Relative dating techniques include
Where this occurs at the edge of a continent, as along the west coast of North and South America, large mountain chains develop with abundant volcanoes and their subvolcanic equivalents.
These units, called igneous rock, or magma in their molten form, constitute major crustal additions.
Similarly, in geologic studies, vast quantities of information from widely spaced outcrops have to be integrated.

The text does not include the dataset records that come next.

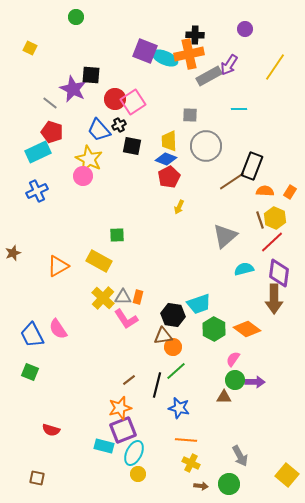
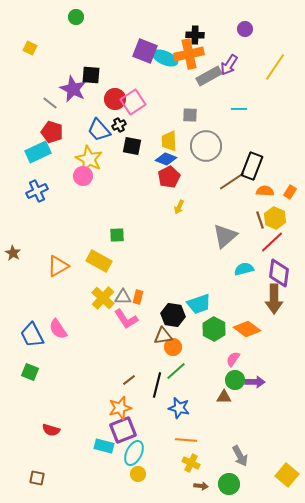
brown star at (13, 253): rotated 21 degrees counterclockwise
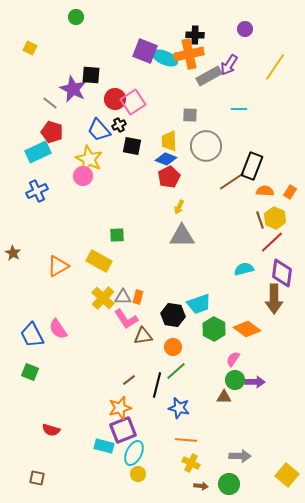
gray triangle at (225, 236): moved 43 px left; rotated 40 degrees clockwise
purple diamond at (279, 273): moved 3 px right
brown triangle at (163, 336): moved 20 px left
gray arrow at (240, 456): rotated 60 degrees counterclockwise
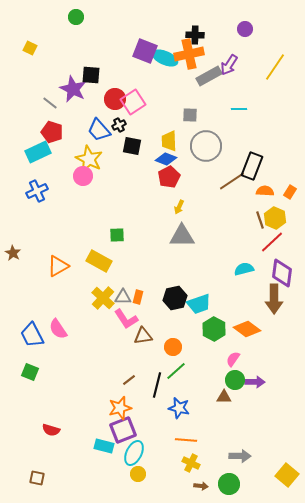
black hexagon at (173, 315): moved 2 px right, 17 px up; rotated 20 degrees counterclockwise
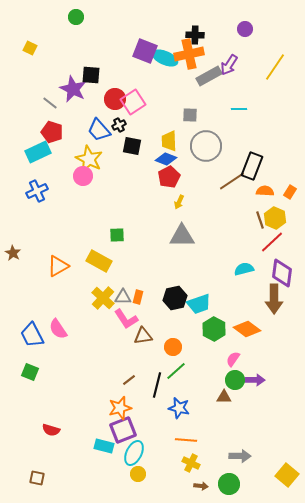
yellow arrow at (179, 207): moved 5 px up
purple arrow at (255, 382): moved 2 px up
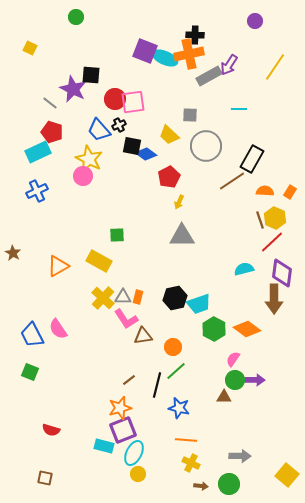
purple circle at (245, 29): moved 10 px right, 8 px up
pink square at (133, 102): rotated 25 degrees clockwise
yellow trapezoid at (169, 141): moved 6 px up; rotated 45 degrees counterclockwise
blue diamond at (166, 159): moved 20 px left, 5 px up; rotated 15 degrees clockwise
black rectangle at (252, 166): moved 7 px up; rotated 8 degrees clockwise
brown square at (37, 478): moved 8 px right
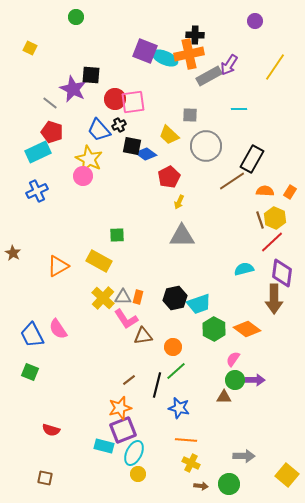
gray arrow at (240, 456): moved 4 px right
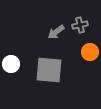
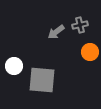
white circle: moved 3 px right, 2 px down
gray square: moved 7 px left, 10 px down
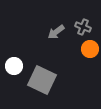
gray cross: moved 3 px right, 2 px down; rotated 35 degrees clockwise
orange circle: moved 3 px up
gray square: rotated 20 degrees clockwise
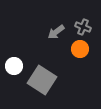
orange circle: moved 10 px left
gray square: rotated 8 degrees clockwise
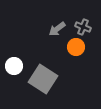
gray arrow: moved 1 px right, 3 px up
orange circle: moved 4 px left, 2 px up
gray square: moved 1 px right, 1 px up
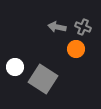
gray arrow: moved 2 px up; rotated 48 degrees clockwise
orange circle: moved 2 px down
white circle: moved 1 px right, 1 px down
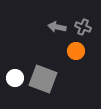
orange circle: moved 2 px down
white circle: moved 11 px down
gray square: rotated 12 degrees counterclockwise
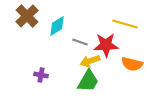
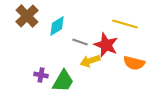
red star: rotated 25 degrees clockwise
orange semicircle: moved 2 px right, 1 px up
green trapezoid: moved 25 px left
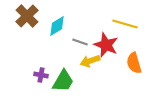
orange semicircle: rotated 60 degrees clockwise
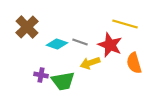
brown cross: moved 11 px down
cyan diamond: moved 18 px down; rotated 50 degrees clockwise
red star: moved 4 px right
yellow arrow: moved 2 px down
green trapezoid: rotated 50 degrees clockwise
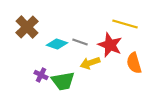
purple cross: rotated 16 degrees clockwise
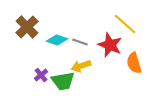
yellow line: rotated 25 degrees clockwise
cyan diamond: moved 4 px up
yellow arrow: moved 9 px left, 3 px down
purple cross: rotated 24 degrees clockwise
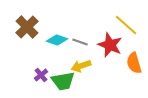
yellow line: moved 1 px right, 1 px down
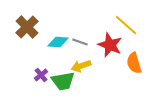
cyan diamond: moved 1 px right, 2 px down; rotated 15 degrees counterclockwise
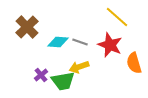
yellow line: moved 9 px left, 8 px up
yellow arrow: moved 2 px left, 1 px down
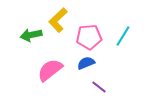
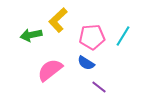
pink pentagon: moved 3 px right
blue semicircle: rotated 126 degrees counterclockwise
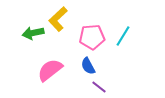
yellow L-shape: moved 1 px up
green arrow: moved 2 px right, 2 px up
blue semicircle: moved 2 px right, 3 px down; rotated 30 degrees clockwise
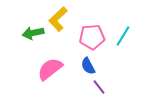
pink semicircle: moved 1 px up
purple line: rotated 14 degrees clockwise
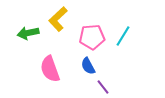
green arrow: moved 5 px left
pink semicircle: rotated 72 degrees counterclockwise
purple line: moved 4 px right
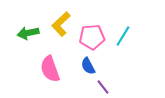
yellow L-shape: moved 3 px right, 5 px down
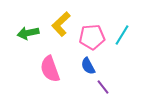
cyan line: moved 1 px left, 1 px up
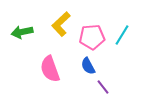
green arrow: moved 6 px left, 1 px up
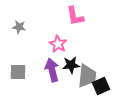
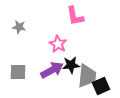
purple arrow: rotated 75 degrees clockwise
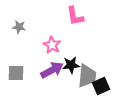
pink star: moved 6 px left, 1 px down
gray square: moved 2 px left, 1 px down
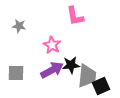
gray star: moved 1 px up
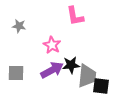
black square: rotated 30 degrees clockwise
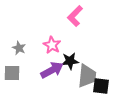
pink L-shape: rotated 55 degrees clockwise
gray star: moved 22 px down; rotated 16 degrees clockwise
black star: moved 1 px left, 4 px up
gray square: moved 4 px left
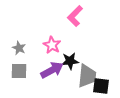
gray square: moved 7 px right, 2 px up
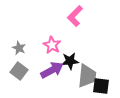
gray square: rotated 36 degrees clockwise
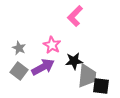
black star: moved 4 px right
purple arrow: moved 9 px left, 3 px up
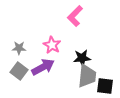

Great uplift, accompanied by rapid erosion, is taking place and large sediment fans are being deposited in the Indian Ocean to the south.The two approaches are often complementary, as when a sequence of occurrences in one context can be correlated with an absolute chronlogy elsewhere.Local relationships on a single outcrop or archaeological site can often be interpreted to deduce the sequence in which the materials were assembled.Continents move, carried on huge slabs, or plates, of dense rock about 100 km (62 miles) thick over a low-friction, partially melted zone (the asthenosphere) below.
In the oceans, new seafloor, created at the globe-circling oceanic ridges, moves away, cools, and sinks back into the mantle in what are known as subduction zones (i.e., long, narrow belts at which one plate descends beneath another).
A coin, vessel, or other common artifact could link two archaeological sites, but the possibility of recycling would have to be considered.